= JOB =
The answer should consist of each line below that contains the word "τριες".

#### DATA

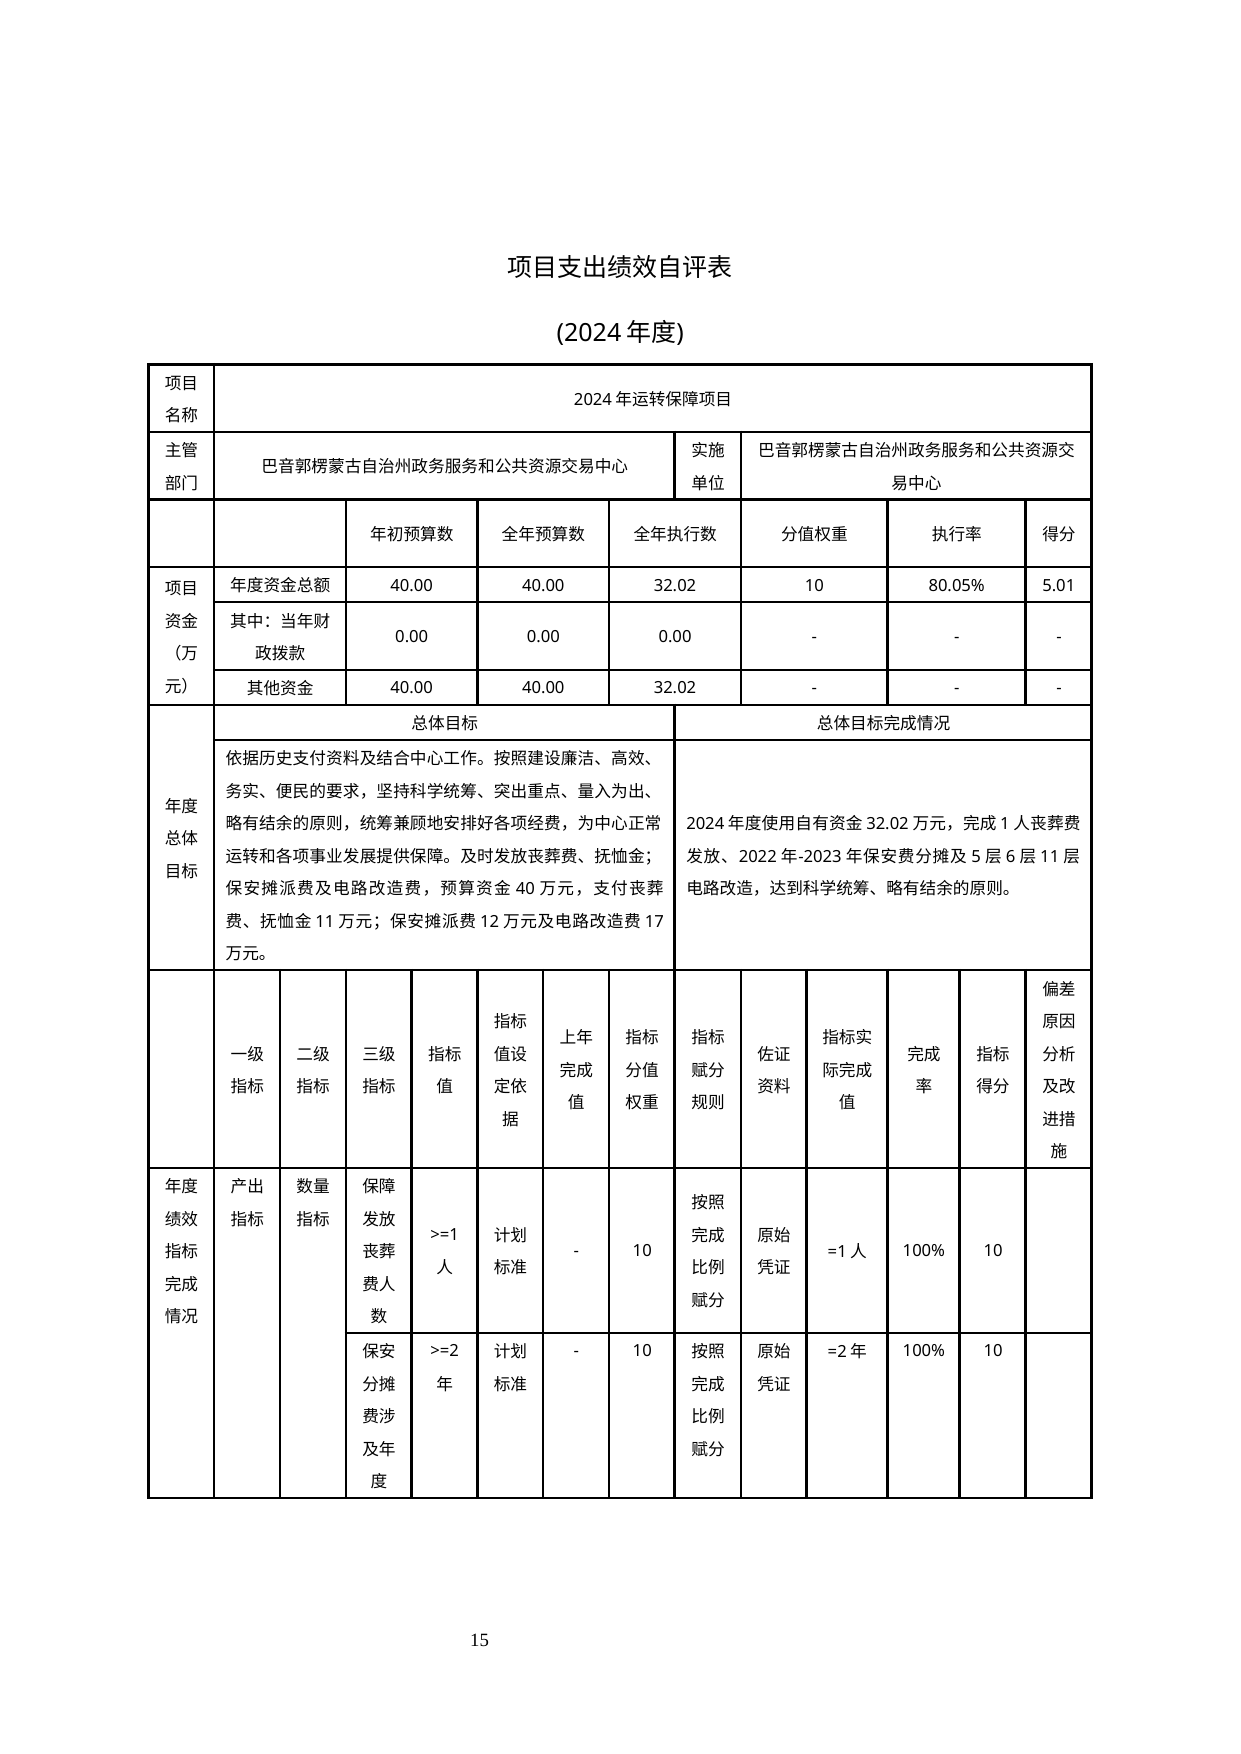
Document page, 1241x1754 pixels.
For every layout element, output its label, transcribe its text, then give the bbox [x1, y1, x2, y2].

table_cell 全年预算数 [479, 501, 608, 566]
table_cell 0.00 [610, 603, 740, 668]
table_cell 总体目标完成情况 [676, 706, 1090, 739]
table_cell 总体目标 [215, 706, 673, 739]
table_cell 40.00 [347, 671, 476, 703]
table_cell 一级指标 [215, 971, 279, 1166]
table_cell [150, 971, 213, 1166]
table_cell 10 [742, 568, 886, 601]
table_cell =1人 [808, 1169, 886, 1331]
table_cell [150, 501, 213, 566]
table_cell 10 [610, 1169, 673, 1331]
table_cell 指标值设定依据 [479, 971, 542, 1166]
table_cell 完成率 [889, 971, 958, 1166]
table_cell 指标分值权重 [610, 971, 673, 1166]
table_cell - [1027, 603, 1090, 668]
table_cell 指标赋分规则 [676, 971, 740, 1166]
table_cell 100% [889, 1169, 958, 1331]
table_cell 40.00 [479, 671, 608, 703]
table_cell 其中：当年财政拨款 [215, 603, 345, 668]
table_cell 0.00 [479, 603, 608, 668]
table_cell 0.00 [347, 603, 476, 668]
table_cell 其他资金 [215, 671, 345, 703]
table_cell 10 [961, 1169, 1024, 1331]
table_cell 保障发放丧葬费人数 [347, 1169, 410, 1331]
table_cell [1027, 1169, 1090, 1331]
table_cell 指标得分 [961, 971, 1024, 1166]
table_cell 年初预算数 [347, 501, 476, 566]
table_cell 实施单位 [676, 433, 740, 498]
table_header 项目支出绩效自评表 [148, 233, 1092, 298]
table_cell 2024年运转保障项目 [215, 366, 1090, 431]
table_cell 全年执行数 [610, 501, 740, 566]
table_cell 项目名称 [150, 366, 213, 431]
table_cell 5.01 [1027, 568, 1090, 601]
table_cell [1027, 1334, 1090, 1497]
table_cell 计划标准 [479, 1334, 542, 1497]
table_cell [215, 501, 345, 566]
table_cell >=2年 [413, 1334, 476, 1497]
table_cell 得分 [1027, 501, 1090, 566]
table_cell - [742, 671, 886, 703]
table_cell - [544, 1334, 608, 1497]
table_cell 保安分摊费涉及年度 [347, 1334, 410, 1497]
table_cell >=1人 [413, 1169, 476, 1331]
table_cell 指标实际完成值 [808, 971, 886, 1166]
table_cell 100% [889, 1334, 958, 1497]
table_cell 主管部门 [150, 433, 213, 498]
table_cell 80.05% [889, 568, 1024, 601]
table_cell 依据历史支付资料及结合中心工作。按照建设廉洁、高效、务实、便民的要求，坚持科学统筹、突出重点、量入为出、略有结余的原则，统筹兼顾地安排好各项经费，为中心正常运转和各项事业发展提供保障。及时发放丧葬费、抚恤金；保安摊派费及电路改造费，预算资金40万元，支付丧葬费、抚恤金11万元；保安摊派费12万元及电路改造费17万元。 [215, 741, 673, 969]
table_cell 巴音郭楞蒙古自治州政务服务和公共资源交易中心 [742, 433, 1090, 498]
table_cell 按照完成比例赋分 [676, 1334, 740, 1497]
table_cell 年度资金总额 [215, 568, 345, 601]
table_cell 偏差原因分析及改进措施 [1027, 971, 1090, 1166]
table_cell 二级指标 [281, 971, 345, 1166]
table_cell 10 [610, 1334, 673, 1497]
table_cell - [889, 671, 1024, 703]
table_cell - [544, 1169, 608, 1331]
table_cell 按照完成比例赋分 [676, 1169, 740, 1331]
table_cell 32.02 [610, 671, 740, 703]
table_cell 上年完成值 [544, 971, 608, 1166]
table_cell 2024年度使用自有资金32.02万元，完成1人丧葬费发放、2022年-2023年保安费分摊及5层6层11层电路改造，达到科学统筹、略有结余的原则。 [676, 741, 1090, 969]
table_cell 计划标准 [479, 1169, 542, 1331]
table_cell 10 [961, 1334, 1024, 1497]
table_cell 巴音郭楞蒙古自治州政务服务和公共资源交易中心 [215, 433, 673, 498]
table_cell 年度总体目标 [150, 706, 213, 969]
table_cell 40.00 [347, 568, 476, 601]
table_cell 执行率 [889, 501, 1024, 566]
table_cell 原始凭证 [742, 1169, 805, 1331]
table_cell (2024年度) [148, 298, 1092, 363]
table_cell 分值权重 [742, 501, 886, 566]
table_cell 三级指标 [347, 971, 410, 1166]
table_cell 项目资金 （万元） [150, 568, 213, 703]
table_cell - [1027, 671, 1090, 703]
table_cell 数量指标 [281, 1169, 345, 1497]
table_cell 32.02 [610, 568, 740, 601]
table_cell - [889, 603, 1024, 668]
table_cell 原始凭证 [742, 1334, 805, 1497]
table_cell - [742, 603, 886, 668]
table_cell 佐证资料 [742, 971, 805, 1166]
table_cell =2年 [808, 1334, 886, 1497]
table_cell 年度绩效指标完成情况 [150, 1169, 213, 1497]
table_cell 产出指标 [215, 1169, 279, 1497]
table_cell 指标值 [413, 971, 476, 1166]
table_cell 40.00 [479, 568, 608, 601]
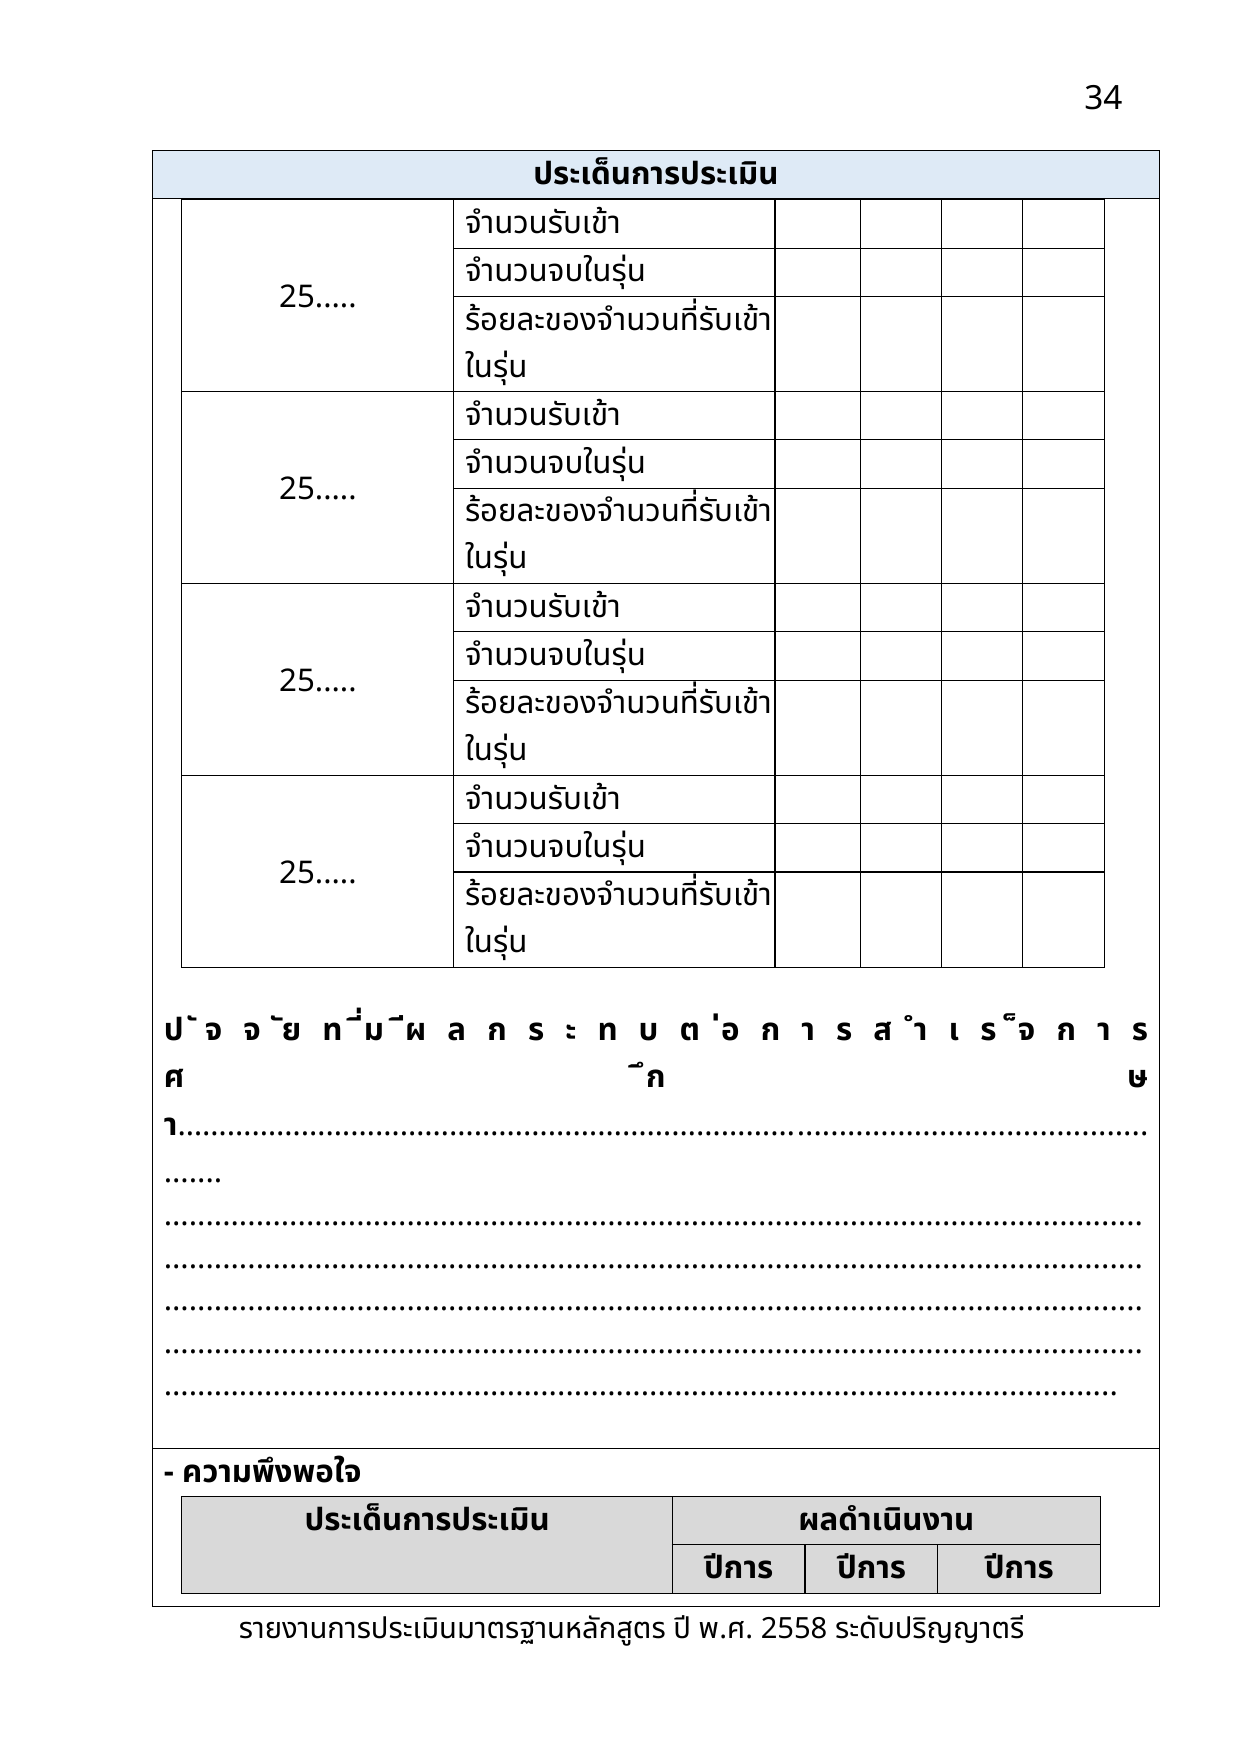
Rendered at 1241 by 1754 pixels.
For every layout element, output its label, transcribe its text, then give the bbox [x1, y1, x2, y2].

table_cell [153, 1449, 1159, 1606]
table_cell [153, 199, 1159, 1448]
table_header ประเด็นการประเมิน [153, 151, 1159, 198]
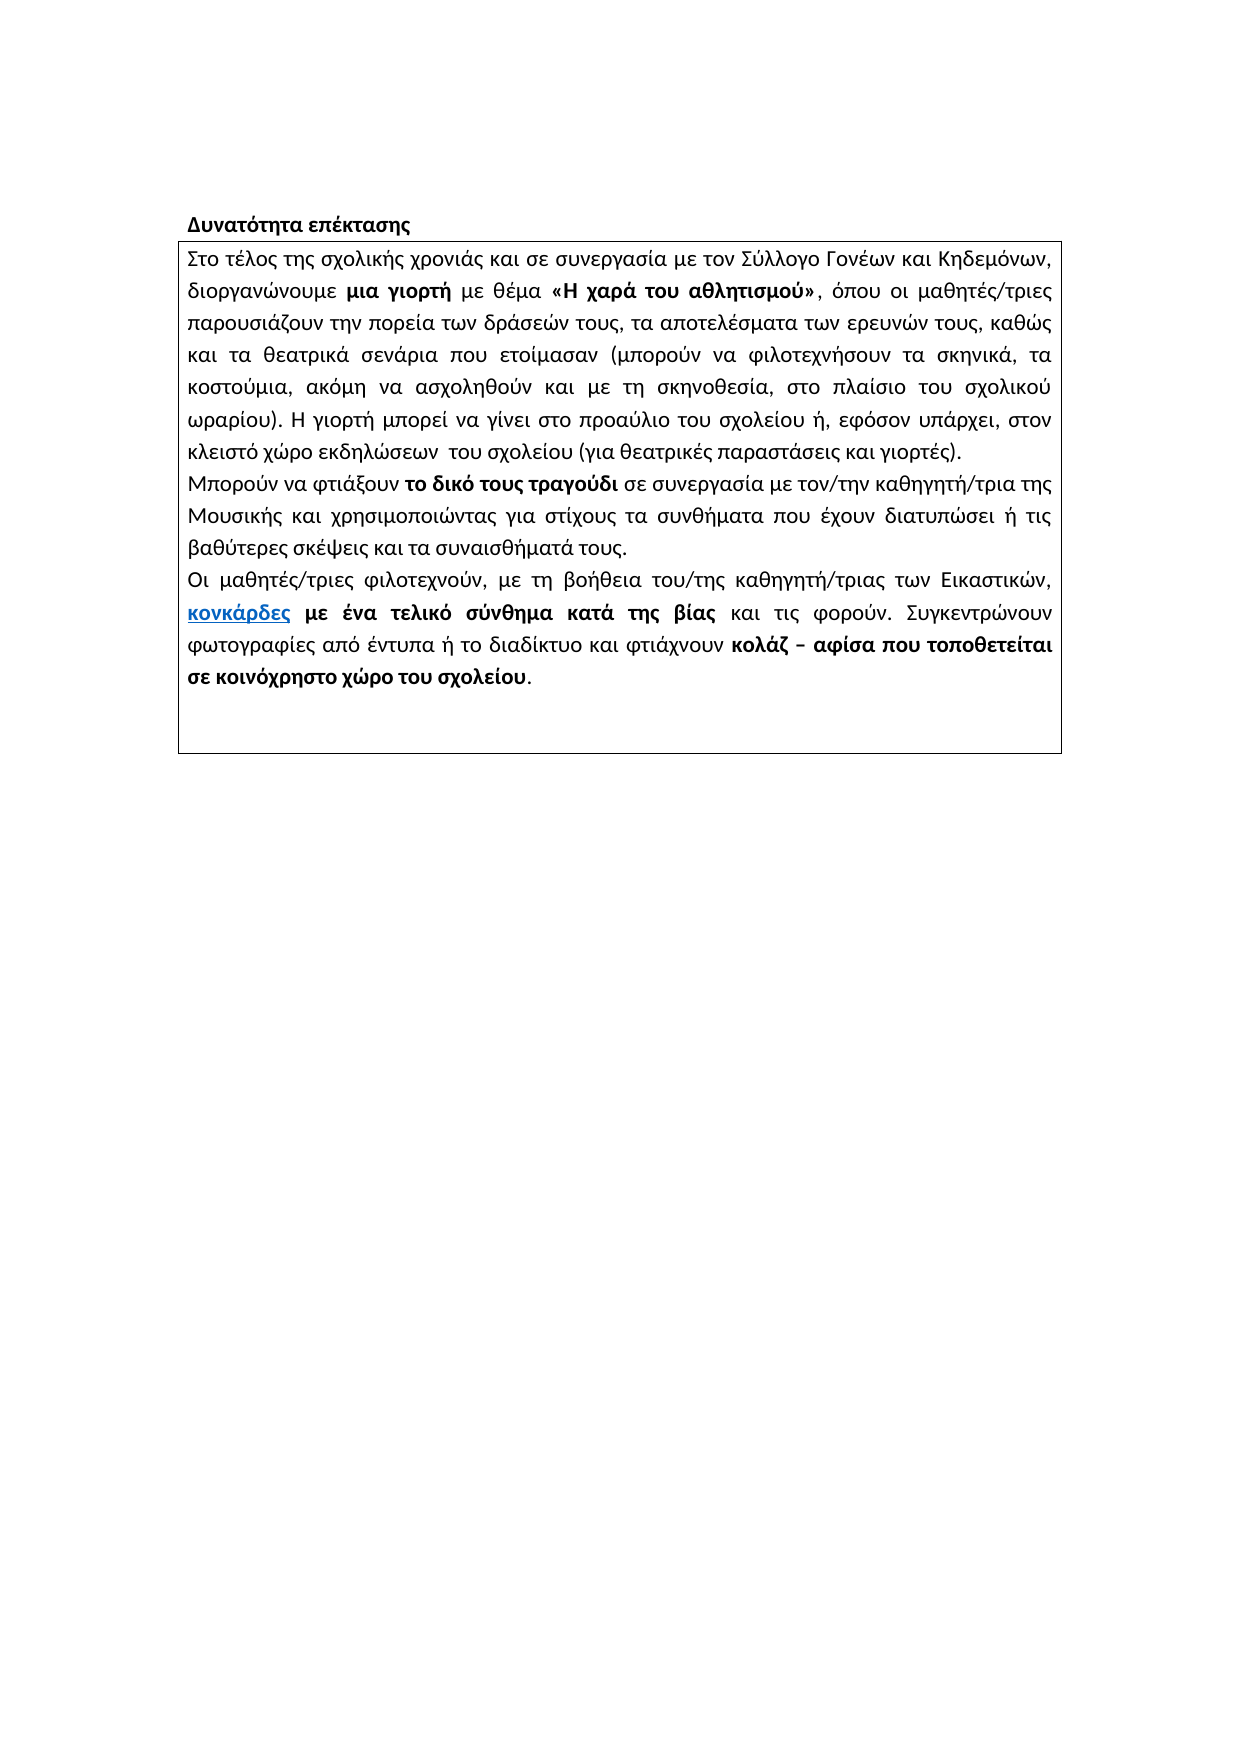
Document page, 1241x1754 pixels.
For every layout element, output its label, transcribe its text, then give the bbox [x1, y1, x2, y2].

text Μπορούν να φτιάξουν το δικό τους τραγούδι σε συνεργασία με τον/την καθηγητή/τρια της Μουσικής και χρησιμοποιώντας για στίχους τα συνθήματα που έχουν διατυπώσει ή τις βαθύτερες σκέψεις και τα συναισθήματά τους. [179, 466, 1061, 561]
text Στο τέλος της σχολικής χρονιάς και σε συνεργασία με τον Σύλλογο Γονέων και Κηδεμόνων, διοργανώνουμε μια γιορτή με θέμα «Η χαρά του αθλητισμού», όπου οι μαθητές/τριες παρουσιάζουν την πορεία των δράσεών τους, τα αποτελέσματα των ερευνών τους, καθώς και τα θεατρικά σενάρια που ετοίμασαν (μπορούν να φιλοτεχνήσουν τα σκηνικά, τα κοστούμια, ακόμη να ασχοληθούν και με τη σκηνοθεσία, στο πλαίσιο του σχολικού ωραρίου). Η γιορτή μπορεί να γίνει στο προαύλιο του σχολείου ή, εφόσον υπάρχει, στον κλειστό χώρο εκδηλώσεων του σχολείου (για θεατρικές παραστάσεις και γιορτές). [179, 242, 1061, 465]
text Δυνατότητα επέκτασης [187, 210, 1053, 238]
text Οι μαθητές/τριες φιλοτεχνούν, με τη βοήθεια του/της καθηγητή/τριας των Εικαστικών, κονκάρδες με ένα τελικό σύνθημα κατά της βίας και τις φορούν. Συγκεντρώνουν φωτογραφίες από έντυπα ή το διαδίκτυο και φτιάχνουν κολάζ – αφίσα που τοποθετείται σε κοινόχρηστο χώρο του σχολείου. [179, 562, 1061, 690]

########

= ANSWER FOR THE TASK =
text Στο τέλος της σχολικής χρονιάς και σε συνεργασία με τον Σύλλογο Γονέων και Κηδεμόνων, διοργανώνουμε μια γιορτή με θέμα «Η χαρά του αθλητισμού», όπου οι μαθητές/τριες παρουσιάζουν την πορεία των δράσεών τους, τα αποτελέσματα των ερευνών τους, καθώς και τα θεατρικά σενάρια που ετοίμασαν (μπορούν να φιλοτεχνήσουν τα σκηνικά, τα κοστούμια, ακόμη να ασχοληθούν και με τη σκηνοθεσία, στο πλαίσιο του σχολικού ωραρίου). Η γιορτή μπορεί να γίνει στο προαύλιο του σχολείου ή, εφόσον υπάρχει, στον κλειστό χώρο εκδηλώσεων του σχολείου (για θεατρικές παραστάσεις και γιορτές). [179, 242, 1061, 465]
text Οι μαθητές/τριες φιλοτεχνούν, με τη βοήθεια του/της καθηγητή/τριας των Εικαστικών, κονκάρδες με ένα τελικό σύνθημα κατά της βίας και τις φορούν. Συγκεντρώνουν φωτογραφίες από έντυπα ή το διαδίκτυο και φτιάχνουν κολάζ – αφίσα που τοποθετείται σε κοινόχρηστο χώρο του σχολείου. [179, 562, 1061, 690]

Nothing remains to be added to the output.